Trans liberationists have a lot to learn from contemporary feminists who contextualise the problem of rape as part of a wider 'rape culture'. Just as sexist jokes, 'locker room banter' and 'boys will be boys'-type utterances contribute to a culture of violence against women, so too do everyday transphobic attitudes contribute to a culture of violence against trans people. The other night on ABC Comedy, I happened upon a British sitcom where Thai 'ladyboys' were mocked as 'disgusting' and the men who are attracted to them even more so. Taking the wider cultural view, there is an undeniable link between this kind of cheap TV humour, the anti-trans and anti-femme insults hurled at me and my sisters on the street, and the hundreds of trans folks murdered around the world in recent times, including Mhelody Polan Bruno and Kimberley McRae right here in New South Wales.  

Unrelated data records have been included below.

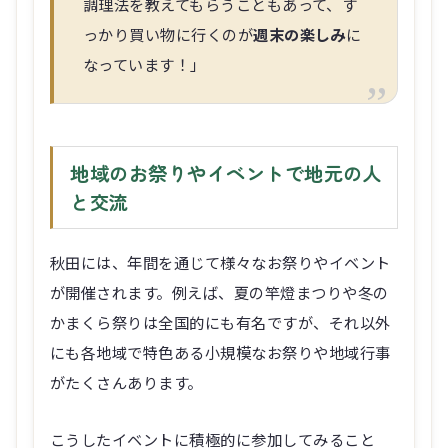
調理法を教えてもらうこともあって、す
っかり買い物に行くのが
週末の楽しみ
に
なっています！」
地域のお祭りやイベントで地元の人
と交流
秋田には、年間を通じて様々なお祭りやイベント
が開催されます。例えば、夏の竿燈まつりや冬の
かまくら祭りは全国的にも有名ですが、それ以外
にも各地域で特色ある小規模なお祭りや地域行事
がたくさんあります。
こうしたイベントに積極的に参加してみること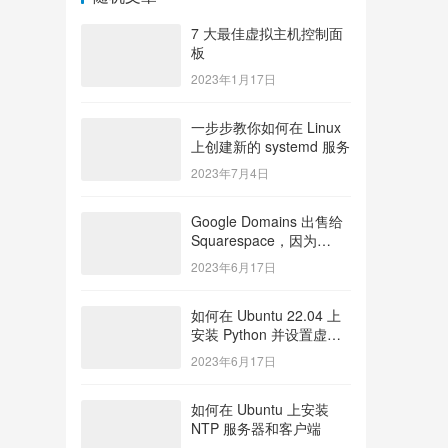
7 大最佳虚拟主机控制面
板
2023年1月17日
一步步教你如何在 Linux
上创建新的 systemd 服务
2023年7月4日
Google Domains 出售给
Squarespace，因为
Google 出人意料地退出
2023年6月17日
了域名注册业务
如何在 Ubuntu 22.04 上
安装 Python 并设置虚拟
环境？
2023年6月17日
如何在 Ubuntu 上安装
NTP 服务器和客户端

Far-right politicians like Donald Trump and Mark Latham of course have blood on their hands, but among the surprising twists of 2020 is that they have become strange bedfellows with the likes of JK Rowling and other hatemongers posing as feminists. We trans folks have seen our very existence become the subject of a new culture war, our validity endlessly debated by cis folks somehow obsessed with us while we simply try to live our best lives, not harming anyone. Perhaps theirs is but the last gasp of a dying breed of dinosaurs while history moves on without them.

Every trans person today stands on the shoulders of those who came before. We honour all of our ancestors and fallen siblings and commit to continuing their work and to being good ancestors to the generations of trans folks who will come after us. Together with our allies, we will strive to make the world a safer place for transgender and gender-diverse peoples everywhere by being defiantly ourselves and building communities of care. 

Join a candlelight vigil this evening, or the trans rights rally tomorrow in Newtown. Today we grieve, tomorrow we resist.

Image: We Defend Our Trans Family (2018) by Micah Bazant, created as part of the Trans Day of Resilience project for Forward Together.
Available at:
https://forwardtogether.org/art/?cats=trans-liberation

Loma Cuevas-Hewitt

Loma Cuevas-Hewitt (pronouns: she/they) lives on the banks of the Parramatta River, as well as in the borderlands of race, sexuality and gender. Neither Asian nor white, but hapa. Neither gay nor straight, but pansexual. Neither female nor male, but nonbinary, having commenced her gender transition in mid-2019. Loma graduated with a PhD in Cultural Anthropology from the University of Western Australia in 2016 with a dissertation looking at changing notions of what changing the world means, particularly among feminists, environmentalists and anarchists in her two fieldsites of Manila and San Francisco. Since graduating, she has been working as a researcher in a range of not-for-profit organisations and social justice-focused consultancies in Sydney. Activism-wise, Loma's current focus is on trans rights, while in her free time, she finds peace and solace in nature, literature and play.